Request
Rewrite the material below as a JSON list of strings, with one string per line and blank lines omitted. Leave the pictures out of the list.
::: Data listing :::
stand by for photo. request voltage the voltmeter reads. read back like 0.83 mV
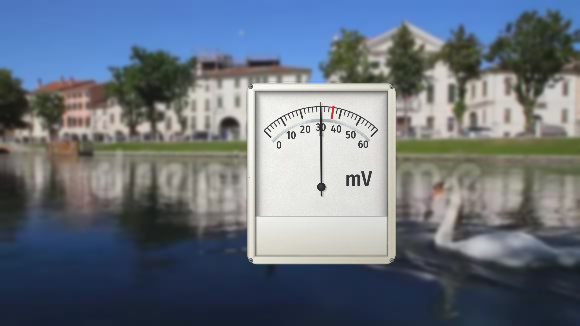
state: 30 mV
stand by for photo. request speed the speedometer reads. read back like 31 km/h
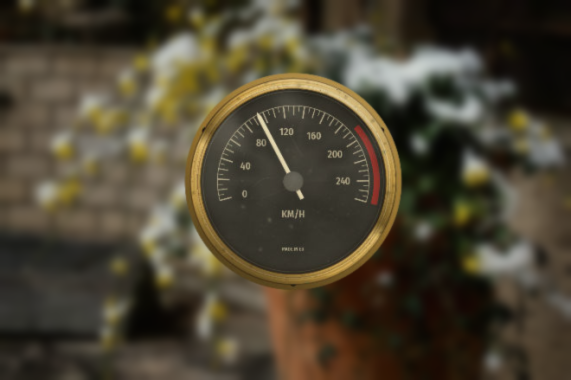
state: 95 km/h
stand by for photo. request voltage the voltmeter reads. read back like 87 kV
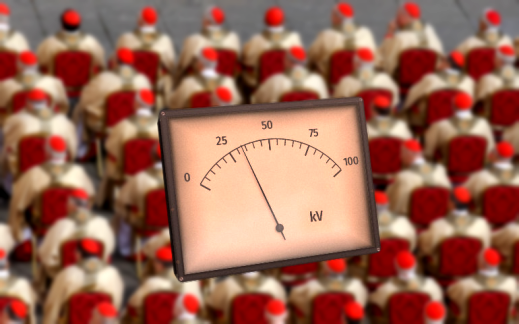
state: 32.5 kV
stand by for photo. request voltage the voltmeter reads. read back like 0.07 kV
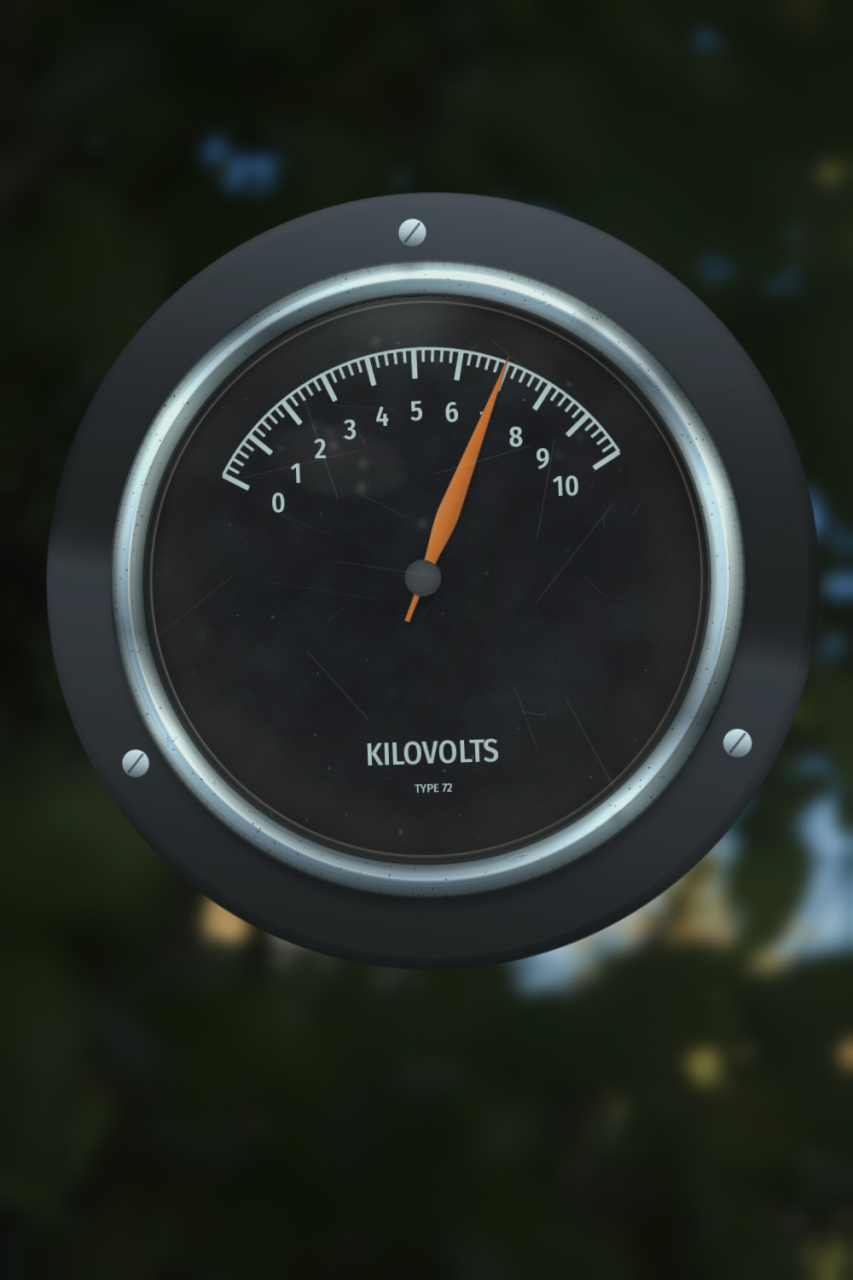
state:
:::
Exercise response
[
  "stand by for photo. request voltage the voltmeter reads. read back like 0.83 mV",
  "state: 30 mV",
  "stand by for photo. request speed the speedometer reads. read back like 31 km/h",
  "state: 95 km/h",
  "stand by for photo. request voltage the voltmeter reads. read back like 87 kV",
  "state: 32.5 kV",
  "stand by for photo. request voltage the voltmeter reads. read back like 0.07 kV",
  "state:"
]